Cloud classification using the fastai library: Dealing with fuzzy labels, small sample size and class imbalance

I recently got a dataset of around 900 satellite images labelled by 6 cloud experts into 6 categories describing the type of cloud structure. They asked me whether I could build a classification network to automatically label new images.

Since I recently started Part 1 v2 I though I’d try doing this with the fastai library. This task poses several challenges:

  1. The experts most of the time didn’t agree on one category. Therefore, I have probabilities for each category rather than hard labels. As far as I could tell, the fastai ConvLearner didn’t support this, so I wrote my own hack to make it work.
  2. The dataset is super small. This makes transfer learning mandatory.
  3. The dataset is super imbalanced. For this we would probably want to use oversampling.

Here is my notebook which has images of the clouds and all the networks:

Additionally, here is my fork of the fastai library where I hacked in the probability label support:

If anyone has any ideas for how to make my model better, that would be amazing. Also if you have any questions about the meteorological background, just let me know.

A quick update on dealing with the class imbalance.

Here is a snapshot of the class imbalance from the notebook.
Looks pretty bad. Even worse, the 0th category is the “no fit” category when none of the other classes apply.

I tried the oversampling approach suggested in this paper:

I thought a little bit about how to do this for my fuzzy labels. In the end I decided to preferentially sample those images which reduce the imbalance the most (code is in the notebook). Here is what it looks like after this procedure (blue - before, yellow - after).

But one question remains: How do I validate my model? Should I use

  • oversampling as well (with some images occurring more than once)
  • just data from the real distribution
  • or specifically pick images to achieve a balanced set (with unique images)?

After thinking about it for a while, I think it really depends on what you want from the model.
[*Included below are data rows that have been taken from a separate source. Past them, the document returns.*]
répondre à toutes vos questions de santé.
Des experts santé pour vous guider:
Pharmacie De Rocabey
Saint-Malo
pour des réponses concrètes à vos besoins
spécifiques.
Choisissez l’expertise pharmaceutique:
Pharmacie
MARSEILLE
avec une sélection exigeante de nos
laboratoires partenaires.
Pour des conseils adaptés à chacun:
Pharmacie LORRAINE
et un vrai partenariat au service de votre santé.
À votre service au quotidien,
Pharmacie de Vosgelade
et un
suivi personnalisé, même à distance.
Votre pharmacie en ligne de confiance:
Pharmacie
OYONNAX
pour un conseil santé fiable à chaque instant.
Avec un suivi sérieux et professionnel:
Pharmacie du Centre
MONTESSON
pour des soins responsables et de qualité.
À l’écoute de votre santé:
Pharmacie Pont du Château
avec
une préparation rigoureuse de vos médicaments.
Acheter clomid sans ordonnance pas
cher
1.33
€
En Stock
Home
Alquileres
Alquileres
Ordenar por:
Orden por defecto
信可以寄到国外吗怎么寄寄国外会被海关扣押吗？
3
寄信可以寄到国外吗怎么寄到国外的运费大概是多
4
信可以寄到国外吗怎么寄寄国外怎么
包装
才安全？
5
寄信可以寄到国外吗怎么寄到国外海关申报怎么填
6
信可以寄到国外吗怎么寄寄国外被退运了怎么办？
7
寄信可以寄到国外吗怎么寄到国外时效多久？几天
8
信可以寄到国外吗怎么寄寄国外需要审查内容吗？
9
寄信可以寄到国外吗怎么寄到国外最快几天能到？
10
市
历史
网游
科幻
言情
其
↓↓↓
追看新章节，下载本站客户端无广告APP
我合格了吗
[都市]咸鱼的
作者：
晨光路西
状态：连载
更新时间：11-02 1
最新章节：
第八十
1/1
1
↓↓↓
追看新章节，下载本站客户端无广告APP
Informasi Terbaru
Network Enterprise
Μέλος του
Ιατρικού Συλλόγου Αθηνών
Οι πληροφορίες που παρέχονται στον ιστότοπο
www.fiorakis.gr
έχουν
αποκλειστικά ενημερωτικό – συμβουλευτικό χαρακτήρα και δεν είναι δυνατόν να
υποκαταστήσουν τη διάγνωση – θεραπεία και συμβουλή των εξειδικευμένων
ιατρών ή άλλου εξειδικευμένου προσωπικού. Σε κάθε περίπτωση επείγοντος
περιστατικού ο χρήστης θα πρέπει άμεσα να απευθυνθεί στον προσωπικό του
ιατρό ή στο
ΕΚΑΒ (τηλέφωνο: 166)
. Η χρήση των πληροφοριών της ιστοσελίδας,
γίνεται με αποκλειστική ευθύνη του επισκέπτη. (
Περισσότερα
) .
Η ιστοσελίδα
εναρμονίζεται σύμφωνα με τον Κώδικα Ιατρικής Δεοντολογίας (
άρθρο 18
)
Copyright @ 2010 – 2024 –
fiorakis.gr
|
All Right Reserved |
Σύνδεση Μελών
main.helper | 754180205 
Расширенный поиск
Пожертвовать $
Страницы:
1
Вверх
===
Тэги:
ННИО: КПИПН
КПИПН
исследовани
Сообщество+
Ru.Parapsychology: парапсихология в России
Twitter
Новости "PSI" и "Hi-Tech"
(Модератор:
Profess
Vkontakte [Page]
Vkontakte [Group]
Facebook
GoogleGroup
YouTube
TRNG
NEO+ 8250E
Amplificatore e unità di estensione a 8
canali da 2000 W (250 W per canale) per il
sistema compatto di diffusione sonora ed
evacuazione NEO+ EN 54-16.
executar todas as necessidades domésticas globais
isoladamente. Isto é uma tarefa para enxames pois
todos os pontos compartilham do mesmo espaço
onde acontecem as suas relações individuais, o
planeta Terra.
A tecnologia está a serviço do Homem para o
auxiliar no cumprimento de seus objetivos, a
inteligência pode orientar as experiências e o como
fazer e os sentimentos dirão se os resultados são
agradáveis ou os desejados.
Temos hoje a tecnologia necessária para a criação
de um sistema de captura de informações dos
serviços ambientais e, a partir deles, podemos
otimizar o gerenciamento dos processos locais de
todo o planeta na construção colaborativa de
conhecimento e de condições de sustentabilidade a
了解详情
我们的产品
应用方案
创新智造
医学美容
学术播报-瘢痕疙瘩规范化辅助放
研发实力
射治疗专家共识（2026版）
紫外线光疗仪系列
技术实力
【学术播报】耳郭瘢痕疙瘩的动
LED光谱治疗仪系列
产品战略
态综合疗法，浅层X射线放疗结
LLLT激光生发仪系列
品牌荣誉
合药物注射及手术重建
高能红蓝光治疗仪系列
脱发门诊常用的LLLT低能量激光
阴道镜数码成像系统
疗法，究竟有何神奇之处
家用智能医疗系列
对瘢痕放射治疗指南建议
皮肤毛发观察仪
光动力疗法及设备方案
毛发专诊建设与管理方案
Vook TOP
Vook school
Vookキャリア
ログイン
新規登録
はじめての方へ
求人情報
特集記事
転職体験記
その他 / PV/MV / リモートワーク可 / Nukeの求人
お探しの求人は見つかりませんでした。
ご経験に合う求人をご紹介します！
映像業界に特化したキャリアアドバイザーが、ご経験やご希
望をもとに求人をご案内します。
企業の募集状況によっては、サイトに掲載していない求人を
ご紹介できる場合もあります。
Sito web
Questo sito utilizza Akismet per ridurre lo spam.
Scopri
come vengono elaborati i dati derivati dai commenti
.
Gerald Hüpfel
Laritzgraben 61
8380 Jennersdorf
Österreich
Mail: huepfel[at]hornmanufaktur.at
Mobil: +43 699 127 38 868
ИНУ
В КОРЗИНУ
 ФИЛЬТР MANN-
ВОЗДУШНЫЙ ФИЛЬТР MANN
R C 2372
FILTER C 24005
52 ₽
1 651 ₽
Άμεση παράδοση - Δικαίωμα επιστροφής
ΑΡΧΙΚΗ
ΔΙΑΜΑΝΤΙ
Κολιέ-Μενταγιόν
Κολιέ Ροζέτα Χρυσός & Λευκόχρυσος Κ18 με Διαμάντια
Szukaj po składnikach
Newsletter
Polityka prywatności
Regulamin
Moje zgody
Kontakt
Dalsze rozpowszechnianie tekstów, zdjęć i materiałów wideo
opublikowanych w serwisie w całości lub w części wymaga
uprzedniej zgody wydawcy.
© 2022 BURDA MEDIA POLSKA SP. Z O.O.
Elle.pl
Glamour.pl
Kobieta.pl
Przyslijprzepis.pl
Since we don’t want a model that always predicts the “no fit” class, it also wouldn’t be very useful to evaluate it with such an imbalanced dataset. In fact, I think it might be useful to do a data augmentation (flipping) even for the validation images. This is not possible in the fastai library right now from what I can tell, right @jeremy?

Finally, the paper mentioned above also suggests doing a Bayesian post-processing on the predictions called thresholding, where they state that “thresholding should be applied to compensate for prior class probabilities when overall number of properly classified cases is of interest”. I am not quite sure yet whether this applies to my problem.